### Explore the material:
A - In the passage on the child's best interest, which guideline did the Board follow?
B - Resume the passage on the child's best interest after its last sentence and carry it forward.

### Given text:
####################
Child’s best interest

[24]           The applicants further claim that the Board failed to consider the “best interest of the child”, Raquel Morales Valle, their daughter.

 

[25]           However, it is clear from the transcript that the Board took into consideration the “best interest” of the child, as it followed the Guideline 3 – Child Refugee Claimants (Guideline 3), and made sure that she had a representative for the claim purposes. The child was present at the hearing and on that date was only four months and three weeks short of being 18 years old.
####################
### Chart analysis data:
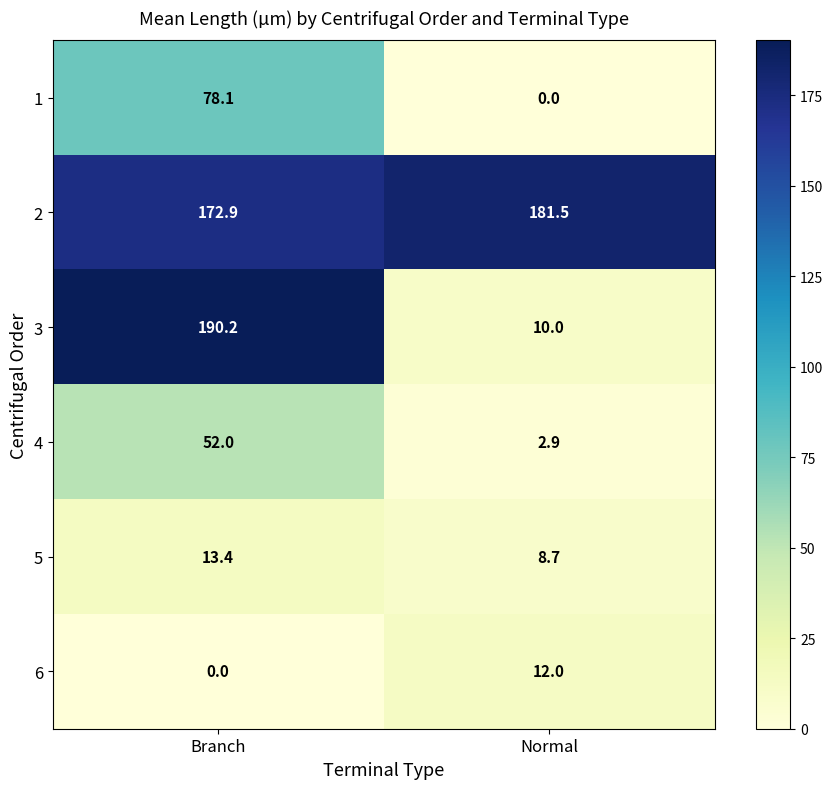

Reading left to right, transcribe all the data shown in this chart.

1: Branch=78.1	Normal=0.0
2: Branch=172.9	Normal=181.5
3: Branch=190.2	Normal=10.0
4: Branch=52.0	Normal=2.9
5: Branch=13.4	Normal=8.7
6: Branch=0.0	Normal=12.0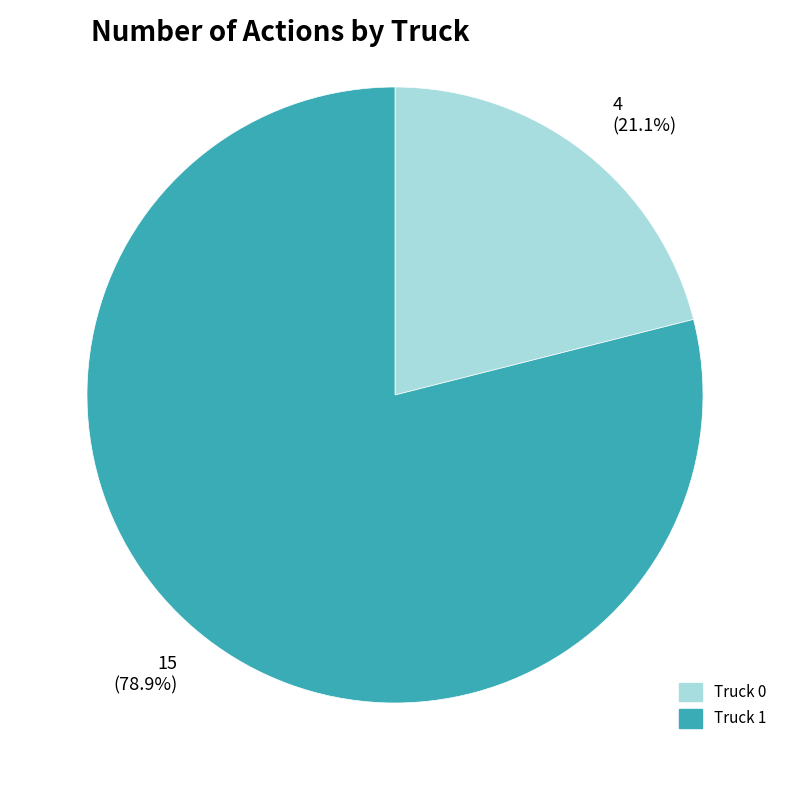

To the nearest percent, what is the average slice percentage?

50%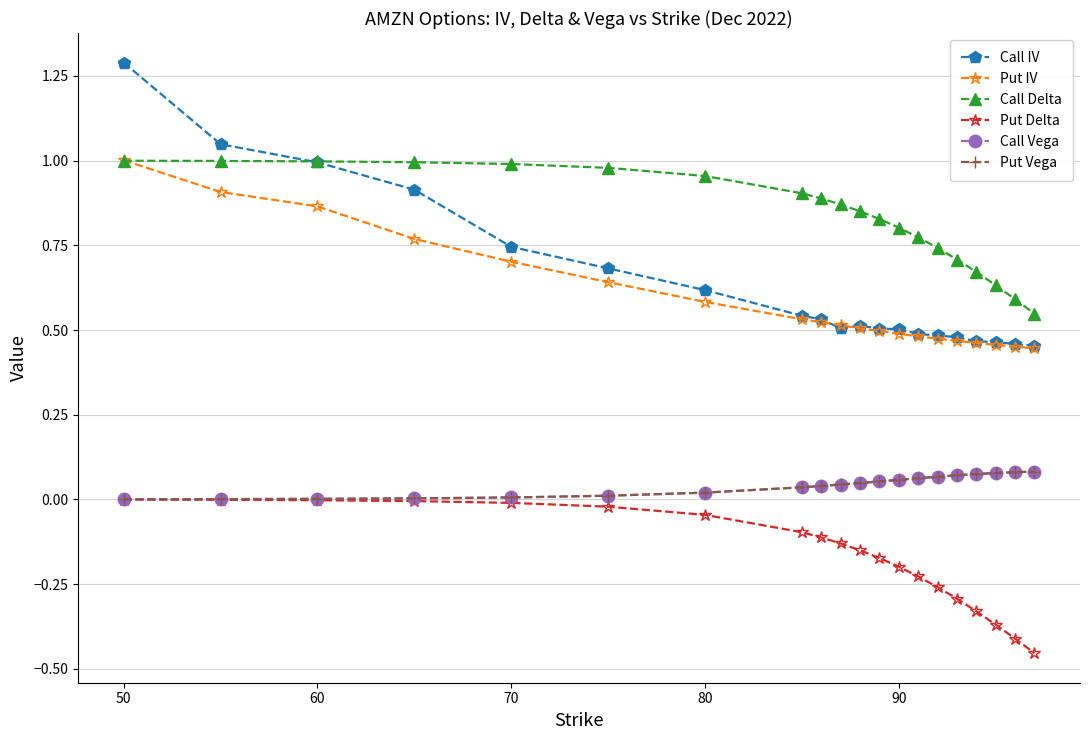

Which series has the largest total across all categories?

Call Delta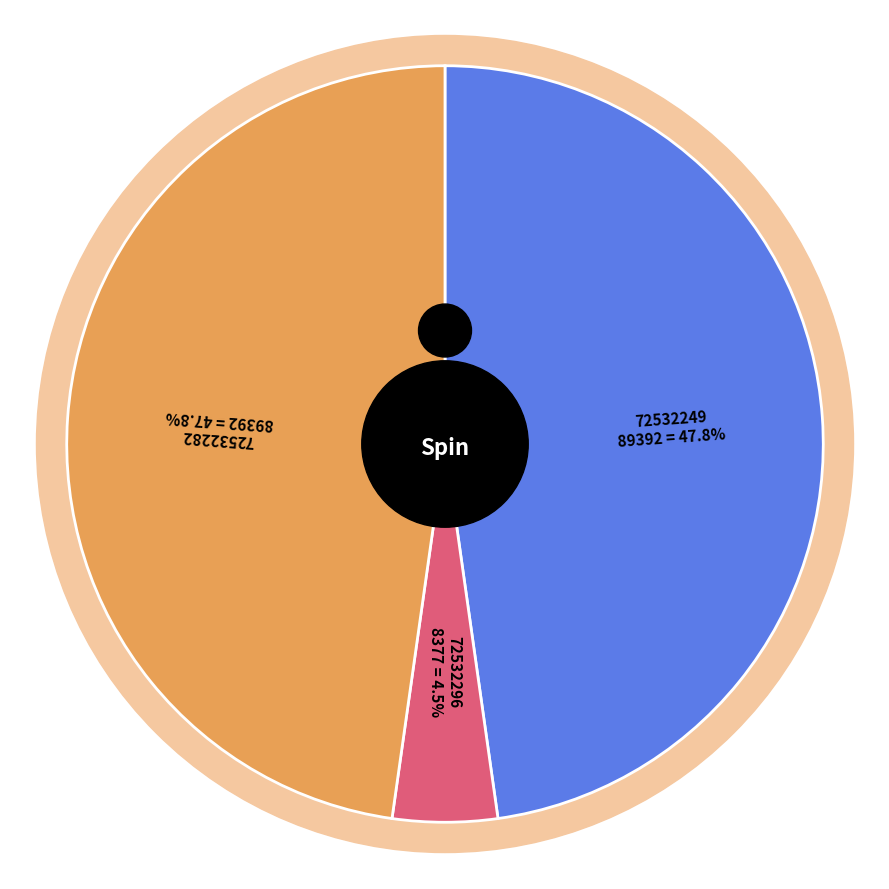

To the nearest percent, what is the combined percentage of 72532296 and 72532249?

52%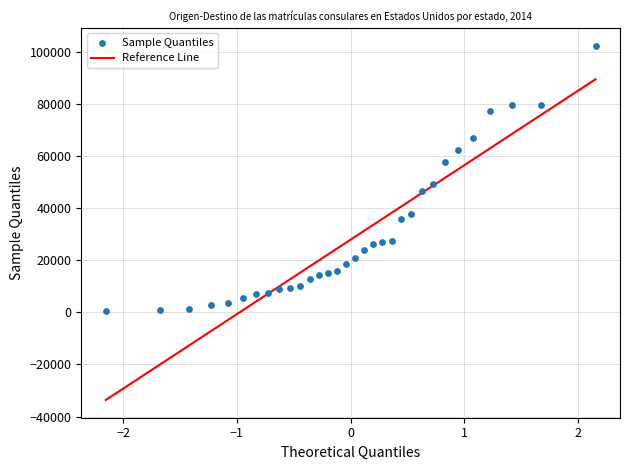

What is the range of Y values (max minus min)?

101979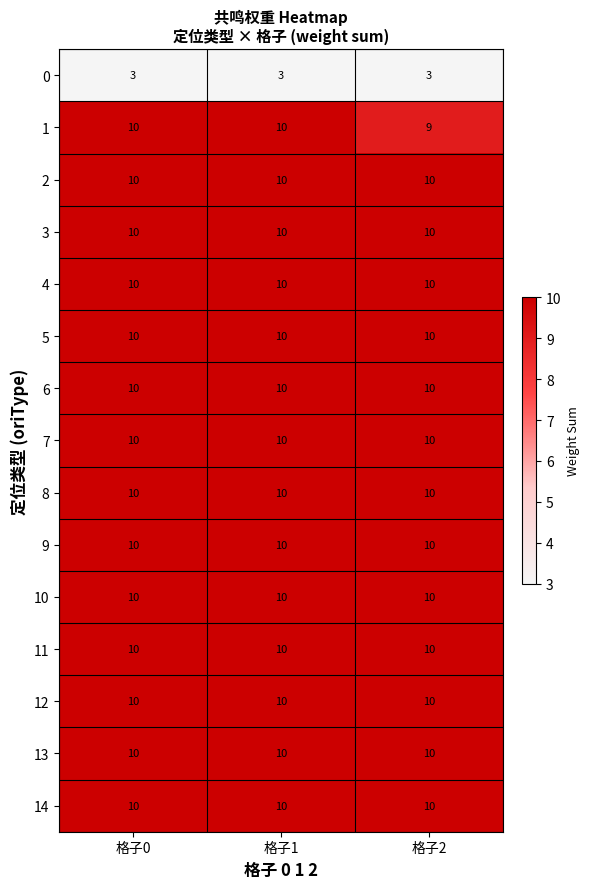

What value does the 1 series have at 格子2?

9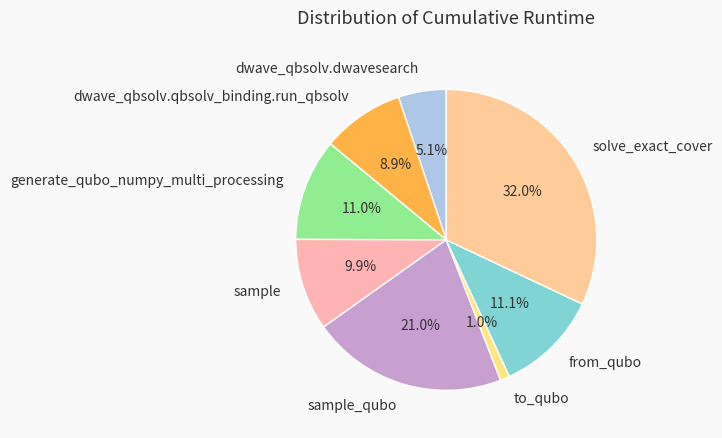

To the nearest percent, what percentage of the pie is from_qubo?

11%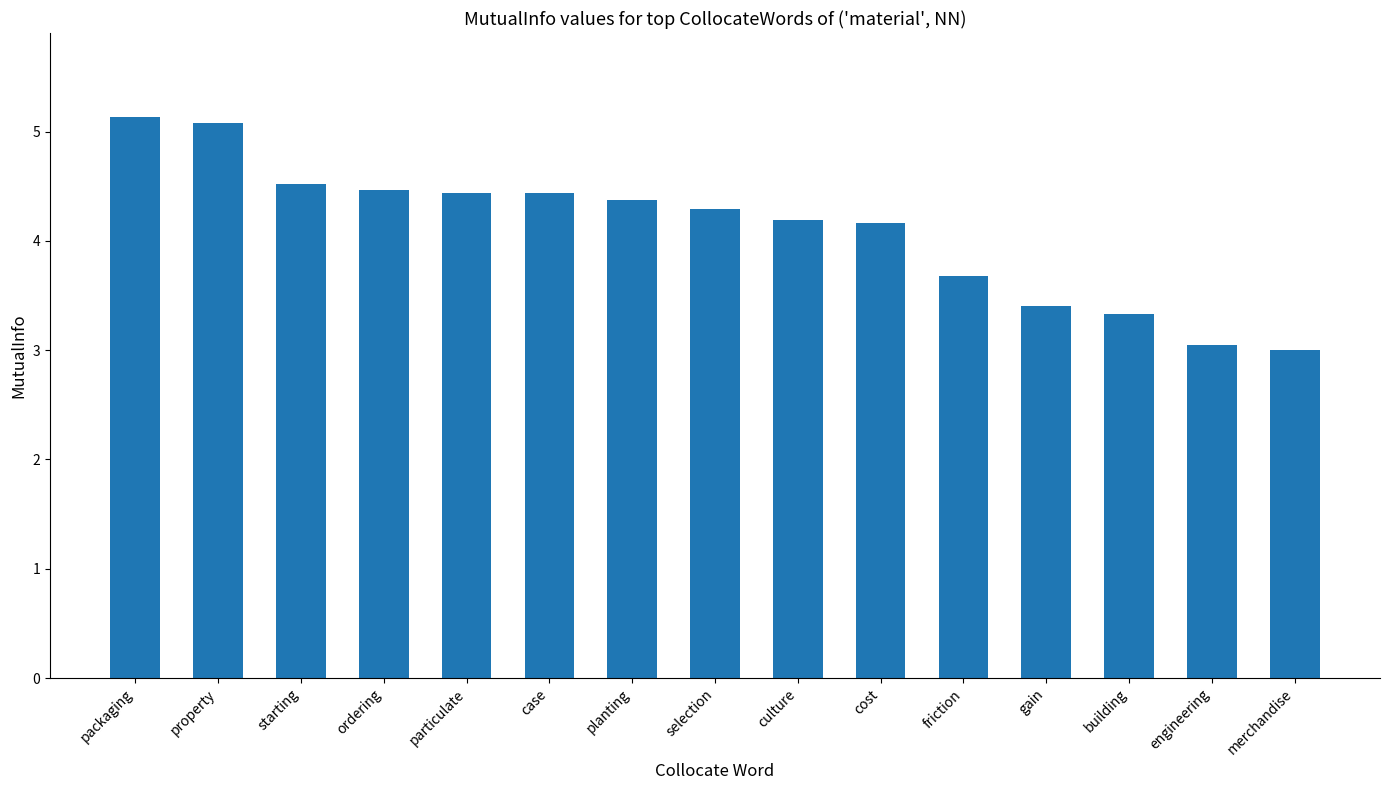

Reading left to right, extract all data points from this chart.

5.1	5.1	4.5	4.5	4.4	4.4	4.4	4.3	4.2	4.2	3.7	3.4	3.3	3.0	3.0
####################
### Results of the exercise:
A - Guideline 3 – Child Refugee Claimants (Guideline 3).

B -
[26]           The documents indicate that counsel for the child chose not to make her testify. Moreover, the minor applicant based her claim upon her parents’ claim. She can hardly complain now that her claim was heard jointly with her parents’ claim. Inasmuch as the daughter’s claim depended completely on her father’s claim for the same protection, the issue is whether the latter’s claim was fairly heard; since the applicants did not contend that it was not, there is no issue as to whether the child’s claim was adequately heard or not. Therefore, the reproach made by the applicants that the Board did not apply the Guideline 3 is inconsequential in this instance and there is no reason for the Court to intervene on that basis.

 

V.        Conclusion

 

[27]           The documents filed by the applicants in support of their application for judicial review do not disclose any serious or sufficient ground which could allow this Court to intervene in order to set aside the Board’s decision.

 

[28]           The Court agrees with the parties that there is no question of general interest to certify.


JUDGMENT

 

FOR THE FOREGOING REASONS, THIS COURT dismisses the application.

 

 

 

 

“Maurice E. Lagacé”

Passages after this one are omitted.